SEBEPLER ARANMASIN

Gerçekten de sebepler aranmasın. Sebeplerin baş müsebbibi bizleriz. Ender de olsa istemediğimiz olayların içerisinde kendimizi bulabiliriz ama genellikle olay yerindeki varlığımız bile buna sebep teşkil eder. Bu nedenle hayatımızı hep problemli olarak düşünmek yanlıştır.

İnsan dediğimiz mutlakıyet, mutlaka sevgi ve beğenim yerini bulamadıkça tatmin olamaz. Hiç kimsenin sevilmedikçe rahatlık göremediği, herkesçe bilinen bir şeydir. İşte hayatın ta kendisi budur.

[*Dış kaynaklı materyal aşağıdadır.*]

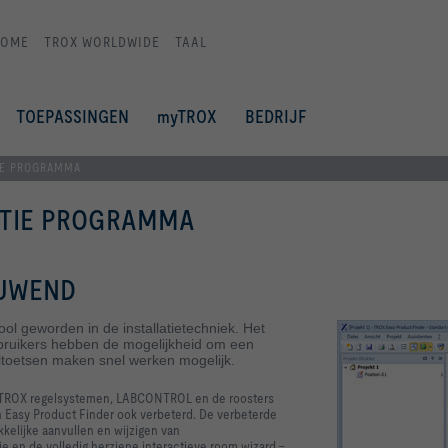
HOME
TROX WORLDWIDE
TAAL
TOEPASSINGEN
myTROX
BEDRIJF
IE PROGRAMMA
CTIE PROGRAMMA
EUWEND
ol geworden in de installatietechniek. Het
Gebruikers hebben de mogelijkheid om een
toetsen maken snel werken mogelijk.
ls TROX regelsystemen, LABCONTROL en de roosters
n Easy Product Finder ook verbeterd. De verbeterde
kkelijke aanvullen en wijzigen van
 en de volledig herziene interactieve room wizard ‑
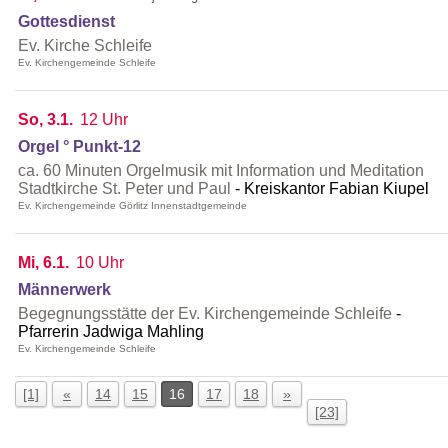
Gottesdienst
Ev. Kirche Schleife
Ev. Kirchengemeinde Schleife
So, 3.1.
12 Uhr
Orgel ° Punkt-12
ca. 60 Minuten Orgelmusik mit Information und Meditation
Stadtkirche St. Peter und Paul
Kreiskantor Fabian Kiupel
Ev. Kirchengemeinde Görlitz Innenstadtgemeinde
Mi, 6.1.
10 Uhr
Männerwerk
Begegnungsstätte der Ev. Kirchengemeinde Schleife
Pfarrerin Jadwiga Mahling
Ev. Kirchengemeinde Schleife
[1]
«
14
15
16
17
18
»
[23]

İnsan, kendi yerini muhatabının kalbinde bulmadıkça, dünya gözüne zindan olur da, belki bu durumun farkına varır. Belki de farkında olmadan muhatabın sevgisini kazanamadığından; kızar, küser, huysuzlaşmalarla günleri geçer.

Bütün geçimsizlikler problemi ve huysuzlaşmalar, kötülükler ve kötü olmalar, insanın muhatapları arasında, çevresinde, hısımları ve akrabaları arasında sevilmek endişesinden olmaktadır. İnsanın tabiatında vardır sevilmek, beğenilmek…

Bu, yaratılış icabı olan kaçınılmaz bir gerçektir. Sevilmek ümidiyle nelere katlanır, gözünü kırpmadan her şeyini feda eder. Feda eder ama karşılığında illa ki beğenilerek sevilmek vardır. Sevilir de beğenilemezse, yine olmaz tabi…

Tek söz olarak insan beğenilip de, beğenilerek sevilmek ümidi bulduğu takdirde; her feragat ve her türlü fedakârlığı yapar ve yapabilir. Beğenilmek ve sevilmek ümidi olmadığı kalbe, öyle bir kalbin sahibine karşı da, bütün cimrilikler ve bütün huysuzluklarını icra etmekten kendini alamaz.

Geçimsiz ailelerde başka başka sebepler aranır. Bundan başka aile geçimsizliğinin bir yanı daha var. Acı bir mesele. Bu da; ya erkeğin bir başka kadın bulması ya da kadının evinden soğuması gibi acı bir felaket.

Bu acı felâket de yine eşlerin beğenerek sevgi yâni birbirlerinin kalbindeki yerlerini bulmayışlarıdır. Mesela erkek evden kaçar. Buna başka sebep aramak, sonraki iştir. Önce hanımı yoklarsak; erkeğini ya beğenerek sevememiştir ya da sevgisi vardır da beğenişini açığa vuramamıştır.

Eşine beğenilmeyişini farkeden erkek huysuzlaşır ve çörden çöpten bahanelerle huzursuzluk çıkarır. Bu inceliği anlamayanlar: "Büyü yaptı. Bilmem hangi kadın kocamın aklını çeldi." diye boşu boşuna üfürükçüleri zengin eder.

Sebepler aramak yerine, sebebi kendimizde bulmak daha doğru olmaz mı? Bu işin zenginlikle de alakası yoktur. Zenginlik her zaman insana huzur veya mutluluk getirmez ki… Toplum psikolojisinde artık yer etmiş kimilerine göre çok anlamlı bir cümle vardır.

“Paran var mı huzurun vardır” denilir. Oysa paranın da gücünün yetmediği şeyler vardır. İradeyi ikna, gönül meselesi ve özellikle ahret inancı olanlar için kabir suali gibi... Dolayısıyla bu cümleyi manevi açıdan tam olarak doğru bulmak mümkün değildir. Para, nefsin ve ihtiyaçların efendisidir. Fakat huzurun efendisi olabilir mi?